Management projects robust growth for FY26, targeting 10–12% in loans and 8–10% in deposits, while aiming for a 40% current and savings account (CASA) ratio. The bank anticipates limited margin pressure and expects recoveries of Rs 5,500–6,500 crore. Asset quality improved significantly, with the gross non-performing assets (GNPA) ratio falling to 2.6%. The bank plans to push its GNPA below 2% in FY26.

Analysts Anand and Nikhil note that the bank’s high 94% provision coverage ratio buffers the bank against new credit loss norms. They foresee steady growth, superior asset quality, and impressive return ratios of 1.2-1.3% for RoA and 16-18% for RoE through FY28.

4. Nuvoco Vistas Corporation:

ICICI Direct maintains its ‘Buy’ rating on this cement producer, with a target price of Rs 590, an upside of 39.7%. Nuvoco Vistas swung to a net profit of Rs 36.4 crore in Q2FY26 from a Rs 85.2 crore loss a year ago. Revenue rose 8.6%, powered by a 2.4% rise in sales volume and a 5.8% increase in prices.

While the extended monsoon moderated volume growth, the company expects demand from housing and infrastructure to rebound in the second half of the year. Nuvoco is also expanding aggressively, adding 10 million tonnes of capacity to reach 35 million tonnes by FY27. This expansion is likely to enhance its market share in new and existing regions.

Analysts Vijay and Deep project revenue and volumes will grow at a CAGR of ~12% and ~9%, respectively, through FY28. They highlight that despite a planned Rs 4,100 crore capital expenditure, the company expects its net debt to EBITDA ratio to fall to a manageable ~2x by FY27.

5. HCL Technologies:

Motilal Oswal reiterates its ‘Buy’ rating on this IT company, with a target price of Rs 1,800, an upside of 18.1%. HCL Tech delivered a strong Q2FY26, with net profit growing 10.2% and revenue jumping 5% over the previous quarter. Growth was broad-based across all its major business segments.

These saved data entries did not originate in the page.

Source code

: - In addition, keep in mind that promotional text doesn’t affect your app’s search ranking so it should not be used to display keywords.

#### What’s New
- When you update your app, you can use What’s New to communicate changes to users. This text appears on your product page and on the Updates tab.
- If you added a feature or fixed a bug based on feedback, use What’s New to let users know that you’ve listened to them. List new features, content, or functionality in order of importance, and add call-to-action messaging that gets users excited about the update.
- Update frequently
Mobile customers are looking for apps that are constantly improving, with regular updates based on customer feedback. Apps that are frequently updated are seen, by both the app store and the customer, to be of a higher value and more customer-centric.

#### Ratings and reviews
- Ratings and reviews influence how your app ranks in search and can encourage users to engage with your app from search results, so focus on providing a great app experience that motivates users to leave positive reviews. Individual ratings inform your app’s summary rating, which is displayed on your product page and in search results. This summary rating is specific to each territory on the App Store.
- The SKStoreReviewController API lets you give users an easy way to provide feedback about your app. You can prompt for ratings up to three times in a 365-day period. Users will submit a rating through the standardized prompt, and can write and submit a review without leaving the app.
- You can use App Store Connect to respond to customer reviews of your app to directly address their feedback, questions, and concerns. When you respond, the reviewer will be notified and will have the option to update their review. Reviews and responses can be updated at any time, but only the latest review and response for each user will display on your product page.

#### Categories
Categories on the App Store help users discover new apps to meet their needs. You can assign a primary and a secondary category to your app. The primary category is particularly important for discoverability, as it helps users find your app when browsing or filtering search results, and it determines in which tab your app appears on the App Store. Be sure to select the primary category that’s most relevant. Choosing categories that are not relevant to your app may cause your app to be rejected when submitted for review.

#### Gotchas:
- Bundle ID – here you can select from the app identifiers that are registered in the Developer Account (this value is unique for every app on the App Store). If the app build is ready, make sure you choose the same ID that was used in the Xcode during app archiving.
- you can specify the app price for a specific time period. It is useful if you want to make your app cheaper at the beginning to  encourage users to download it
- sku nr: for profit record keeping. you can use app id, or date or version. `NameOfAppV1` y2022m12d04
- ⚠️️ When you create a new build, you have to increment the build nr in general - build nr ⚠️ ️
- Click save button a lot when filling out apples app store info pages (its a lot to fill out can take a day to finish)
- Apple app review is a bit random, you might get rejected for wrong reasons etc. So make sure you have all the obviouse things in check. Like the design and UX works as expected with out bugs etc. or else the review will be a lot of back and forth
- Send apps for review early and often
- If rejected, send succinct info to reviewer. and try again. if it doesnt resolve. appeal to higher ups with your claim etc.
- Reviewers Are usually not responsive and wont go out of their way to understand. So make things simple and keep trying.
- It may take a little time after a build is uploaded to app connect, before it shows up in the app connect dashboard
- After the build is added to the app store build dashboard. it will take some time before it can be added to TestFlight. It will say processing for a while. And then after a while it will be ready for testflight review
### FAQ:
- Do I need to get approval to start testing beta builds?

The company’s total contract value climbed an impressive 15.8% YoY, prompting it to raise its services revenue growth guidance to 4-5%. Management sees steady demand in banking and technology, with legacy modernisation and AI-led transformations as growth drivers. Analysts Abhishek and Keval note that the advanced AI solutions now contribute 3% of total revenue, powered by its AI Force platform. The company aims to deploy the platform across 100 clients by year-end, supported by partnerships with NVIDIA.

Abhishek and Keval consider HCL Tech the fastest-growing large-cap IT services firm. With a large deal secured from a major European retailer and a robust pipeline, the company is well-positioned for strong performance ahead.

 

Note: These recommendations are from various analysts and are not recommendations by Trendlyne.